The next moments are blurs in her memory, hazy vague moments of pleasure and movement and sweat and groans and bliss and moonlight reflected off the water in Dean's eyes as he fucked her, fucked her open on that Massachusetts beach for the first time in her life.
She doesn't come with him inside of her, which she didn't expect to, but he goes down on her afterward. Soothes her abused flesh with his mouth and she comes harder with his tongue inside of her and fingers dancing on her clit than she can ever remember. He drops her off in the wee, misty hours of the morning in front of her clapboard house with a lingering kiss. She watches the red of his taillights disappear and then makes her way into the house, lower body sore but feeling like she'd taken one more giant step towards who she wanted to be and away from who she was.
...
They spend the next week touching and fucking every chance they can get. In the theater, in his car in the parking lot of her uncle's restaurant, three more times on the beach and the night before he leaves, they spend together in the Sea Shell Motor Inn, spending hours touching and licking and then fall asleep curled around each other.
He wakes her the next morning when he opens the door to head outside, duffel in hand and the cold creeps in under the blankets, tickles damp fingers along her flesh until she shivers awake, stomach clenching a little at the realization that their time is coming to an end. She'd known it, had thought herself prepared for it but it still made her heart twist to see him tossing his belongings in the trunk. Not that she had any illusions about this being a long-term affair. But she'd come to care for him anyway, wished she could do more to heal the clouds of pain she often saw in his eyes. She snags a worn black tee that's laying on the floor by her side of the bed and tugs it over her head, enjoying the way it smells like him.
She makes her way to the door, watches him in the soft, gray light of the morning and smiles when he turns. He grins back and makes his way over to her, stopping and fidgeting a bit.

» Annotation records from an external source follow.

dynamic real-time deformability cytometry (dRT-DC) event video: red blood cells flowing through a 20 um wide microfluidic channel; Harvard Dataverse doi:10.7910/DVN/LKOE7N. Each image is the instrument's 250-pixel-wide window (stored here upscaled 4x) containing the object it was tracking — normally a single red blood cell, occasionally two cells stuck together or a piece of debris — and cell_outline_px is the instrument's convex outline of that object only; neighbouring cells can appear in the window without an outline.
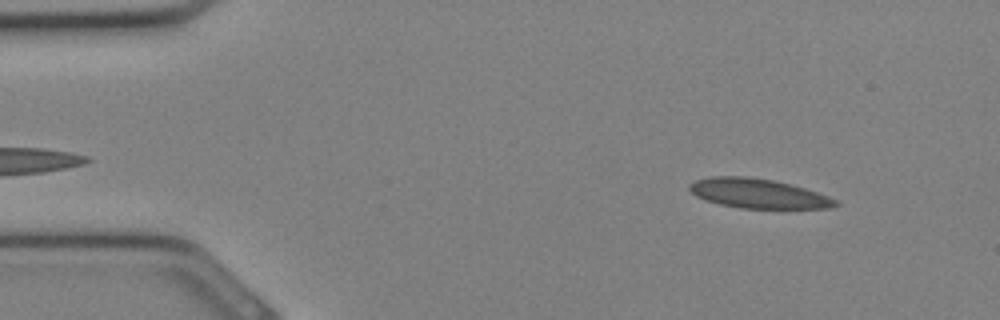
{"species": "Egyptian fruit bat (a non-hibernating species)", "species_latin": "Rousettus aegyptiacus", "temperature_condition": "cold", "stored_images_in_passage": 32, "camera_frame_rate_fps": 3000, "um_per_image_px": 0.085, "animal": {"sex": "female"}, "frame": {"image": 1, "passage_image": 3, "time_ms": 0.667, "image_size_px": [1000, 320], "cell_outline_px": [[840, 204], [832, 208], [740, 208], [720, 204], [704, 200], [696, 196], [688, 188], [688, 184], [696, 180], [712, 176], [748, 176], [772, 180], [804, 188], [840, 200]], "centroid_in_image_um": [64.44, 16.45], "position_along_channel_um": 20.6, "area_um2": 25.09}}
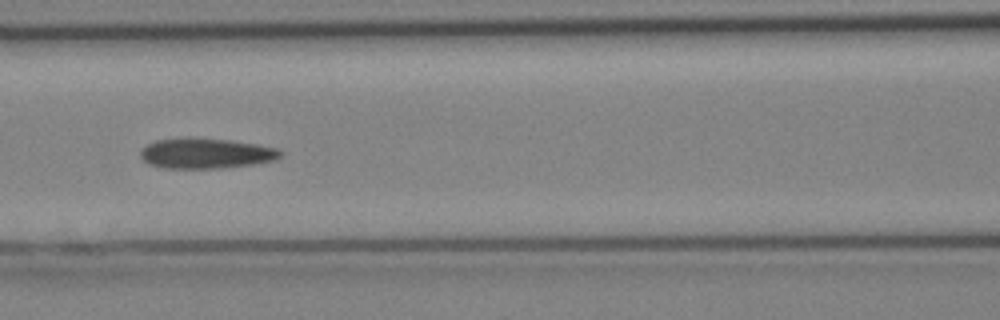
{"frame": {"image": 2, "passage_image": 13, "time_ms": 4.0, "image_size_px": [1000, 320], "cell_outline_px": [[284, 152], [276, 160], [256, 164], [216, 168], [164, 168], [148, 164], [140, 156], [140, 148], [156, 140], [188, 136], [232, 140], [280, 148]], "centroid_in_image_um": [17.51, 13.01], "position_along_channel_um": 149.1, "area_um2": 25.26}}
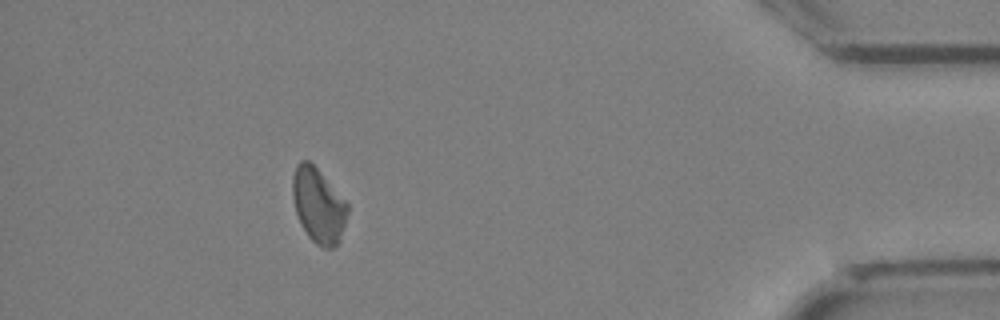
{"frame": {"image": 3, "passage_image": 28, "time_ms": 9.0, "image_size_px": [1000, 320], "cell_outline_px": [[348, 212], [344, 224], [336, 244], [332, 248], [324, 248], [316, 244], [308, 236], [296, 212], [292, 196], [292, 176], [296, 164], [300, 160], [308, 160], [320, 172], [348, 204]], "centroid_in_image_um": [27.03, 17.43], "position_along_channel_um": 408.2, "area_um2": 23.41}}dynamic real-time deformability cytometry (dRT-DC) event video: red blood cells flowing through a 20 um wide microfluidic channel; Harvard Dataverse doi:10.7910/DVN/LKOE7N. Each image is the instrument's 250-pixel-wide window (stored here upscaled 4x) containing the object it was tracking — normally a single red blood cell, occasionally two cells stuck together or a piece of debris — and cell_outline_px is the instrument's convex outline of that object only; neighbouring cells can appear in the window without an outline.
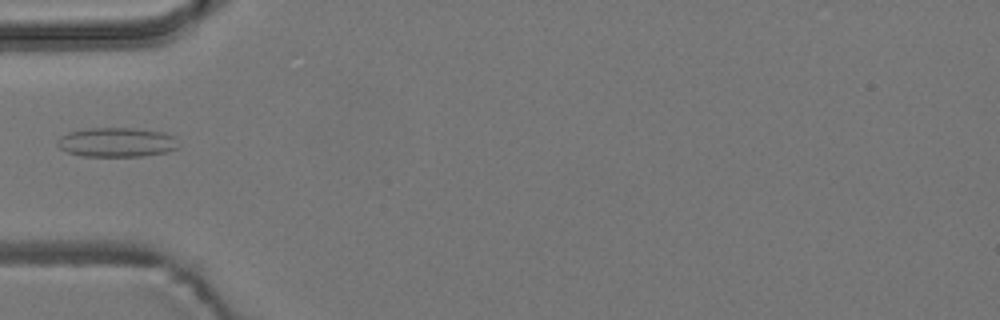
{"species": "common noctule bat (a hibernating species)", "species_latin": "Nyctalus noctula", "temperature_condition": "room temperature", "stored_images_in_passage": 6, "camera_frame_rate_fps": 3000, "um_per_image_px": 0.085, "animal": {"sex": "male", "body_mass_g": 19.2, "forearm_length_mm": 51.8}, "frame": {"image": 1, "passage_image": 5, "time_ms": 1.333, "image_size_px": [1000, 320], "cell_outline_px": [[176, 148], [164, 152], [144, 156], [80, 156], [68, 152], [60, 148], [56, 144], [56, 140], [60, 136], [68, 132], [88, 128], [132, 128], [164, 132], [176, 136]], "centroid_in_image_um": [9.87, 12.08], "position_along_channel_um": 75.1, "area_um2": 20.75}}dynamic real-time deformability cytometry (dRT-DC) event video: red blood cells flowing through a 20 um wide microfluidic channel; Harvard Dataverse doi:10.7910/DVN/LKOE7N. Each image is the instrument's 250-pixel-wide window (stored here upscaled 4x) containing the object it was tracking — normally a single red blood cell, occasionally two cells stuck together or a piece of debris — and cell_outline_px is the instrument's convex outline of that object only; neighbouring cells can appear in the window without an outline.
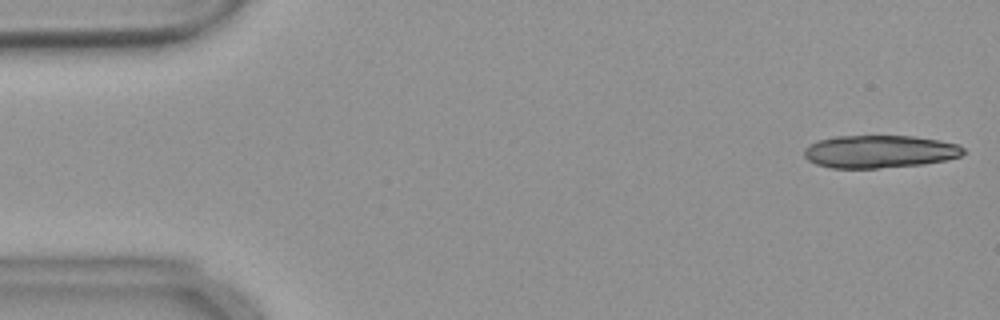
{"species": "common noctule bat (a hibernating species)", "species_latin": "Nyctalus noctula", "temperature_condition": "warm", "stored_images_in_passage": 16, "camera_frame_rate_fps": 3000, "um_per_image_px": 0.085, "animal": {"sex": "female", "body_mass_g": 18.4}, "frame": {"image": 1, "passage_image": 1, "time_ms": 0.0, "image_size_px": [1000, 320], "cell_outline_px": [[964, 152], [960, 156], [944, 160], [924, 164], [880, 168], [832, 168], [816, 164], [808, 160], [804, 156], [804, 148], [808, 144], [820, 140], [836, 136], [916, 136], [940, 140], [956, 144], [964, 148]], "centroid_in_image_um": [74.74, 12.88], "position_along_channel_um": 10.3, "area_um2": 30.4}}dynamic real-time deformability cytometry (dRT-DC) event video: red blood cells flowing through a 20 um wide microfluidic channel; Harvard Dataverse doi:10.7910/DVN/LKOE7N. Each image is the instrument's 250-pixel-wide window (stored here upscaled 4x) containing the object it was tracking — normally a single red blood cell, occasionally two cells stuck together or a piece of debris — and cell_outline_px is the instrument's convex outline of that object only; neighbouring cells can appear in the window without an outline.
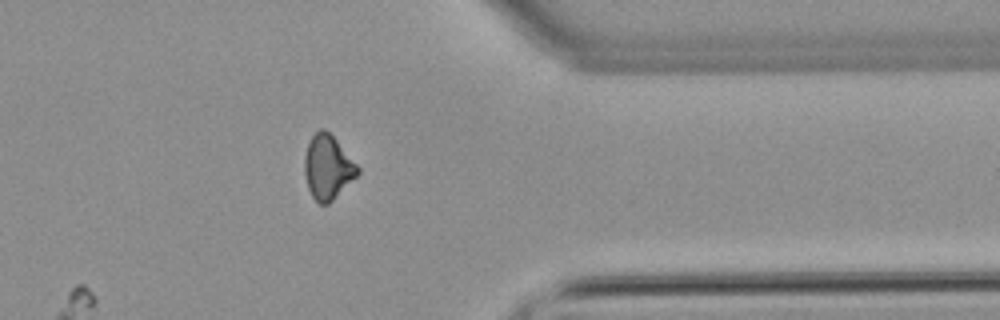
{"species": "common noctule bat (a hibernating species)", "species_latin": "Nyctalus noctula", "temperature_condition": "warm", "stored_images_in_passage": 12, "camera_frame_rate_fps": 3000, "um_per_image_px": 0.085, "animal": {"sex": "male", "body_mass_g": 21.5, "forearm_length_mm": 52.0}, "frame": {"image": 1, "passage_image": 9, "time_ms": 9.667, "image_size_px": [1000, 320], "cell_outline_px": [[360, 172], [328, 204], [320, 204], [312, 196], [308, 188], [304, 172], [304, 156], [308, 144], [312, 136], [320, 128], [324, 128], [336, 140], [360, 168]], "centroid_in_image_um": [27.84, 14.21], "position_along_channel_um": 383.6, "area_um2": 19.54}}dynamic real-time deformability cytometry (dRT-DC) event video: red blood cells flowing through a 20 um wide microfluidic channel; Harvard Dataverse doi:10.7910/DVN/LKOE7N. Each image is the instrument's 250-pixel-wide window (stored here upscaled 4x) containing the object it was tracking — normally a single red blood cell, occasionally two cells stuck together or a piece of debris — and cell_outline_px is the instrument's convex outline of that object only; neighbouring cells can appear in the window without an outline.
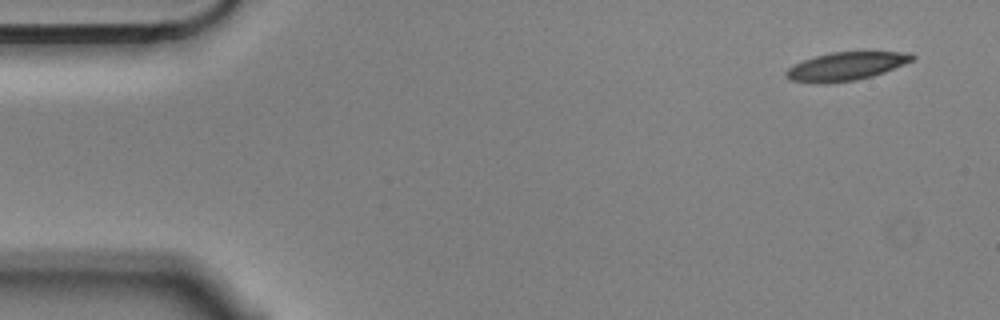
{"species": "Egyptian fruit bat (a non-hibernating species)", "species_latin": "Rousettus aegyptiacus", "temperature_condition": "cold", "stored_images_in_passage": 5, "camera_frame_rate_fps": 3000, "um_per_image_px": 0.085, "animal": {"sex": "male"}, "frame": {"image": 1, "passage_image": 1, "time_ms": 0.0, "image_size_px": [1000, 320], "cell_outline_px": [[916, 60], [884, 72], [872, 76], [856, 80], [824, 84], [820, 84], [792, 80], [784, 76], [784, 72], [788, 68], [804, 60], [816, 56], [832, 52], [912, 52], [916, 56]], "centroid_in_image_um": [71.95, 5.64], "position_along_channel_um": 13.0, "area_um2": 20.87}}
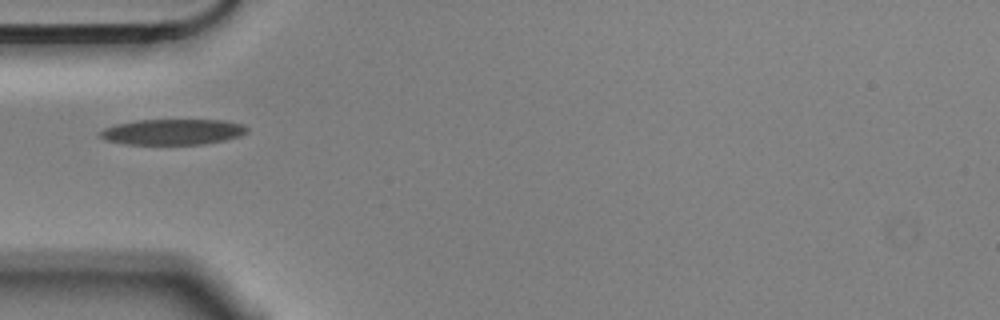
{"frame": {"image": 2, "passage_image": 5, "time_ms": 1.333, "image_size_px": [1000, 320], "cell_outline_px": [[248, 132], [240, 136], [224, 140], [204, 144], [124, 144], [104, 140], [100, 136], [100, 132], [104, 128], [116, 124], [140, 120], [224, 120], [244, 124], [248, 128]], "centroid_in_image_um": [14.7, 11.21], "position_along_channel_um": 70.3, "area_um2": 22.02}}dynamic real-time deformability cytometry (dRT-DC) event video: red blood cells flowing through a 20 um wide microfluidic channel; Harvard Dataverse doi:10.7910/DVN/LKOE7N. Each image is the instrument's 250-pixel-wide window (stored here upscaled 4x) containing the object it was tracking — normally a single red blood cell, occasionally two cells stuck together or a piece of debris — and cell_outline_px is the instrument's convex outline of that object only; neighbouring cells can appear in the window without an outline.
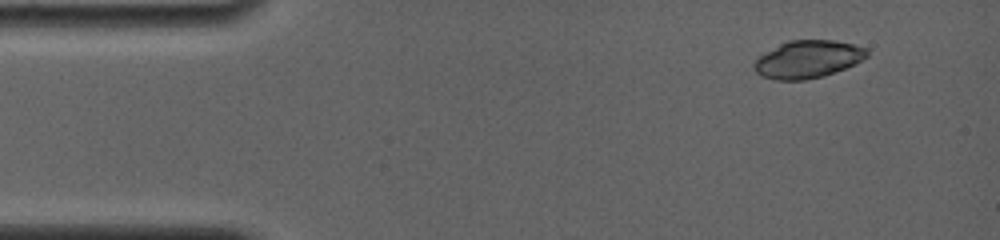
{"species": "common noctule bat (a hibernating species)", "species_latin": "Nyctalus noctula", "temperature_condition": "room temperature", "stored_images_in_passage": 3, "camera_frame_rate_fps": 4000, "um_per_image_px": 0.085, "animal": {"sex": "female", "body_mass_g": 19.0, "forearm_length_mm": 56.7}, "frame": {"image": 1, "passage_image": 1, "time_ms": 0.0, "image_size_px": [1000, 240], "cell_outline_px": [[868, 56], [844, 68], [824, 76], [804, 80], [772, 80], [760, 76], [756, 72], [752, 64], [760, 56], [780, 44], [788, 40], [836, 40], [868, 48]], "centroid_in_image_um": [68.64, 5.04], "position_along_channel_um": 16.4, "area_um2": 24.62}}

She stands on her tiptoes and presses a kiss to his lips, not saying anything and he smiles as she pulls away, a little sadly. He pulls her back in then and kisses her deeply, leaving her breathless as he walks away without a word.
Maria stays long enough to watch his car disappear down the road and then to gather her clothes and lock the door behind her before starting the short walk back to her house in bare feet, a little sad but surprisingly with no regrets.
Two weeks later as she pulls out her driveway, tiny Civic filled with her worldly possessions, she thinks of Dean and smiles. Pulls away with a wave out her window at her parents and starts down the road towards the setting sun, towards Bronxville and possibilities and Sarah Lawrence and blue hair and the rest of her life.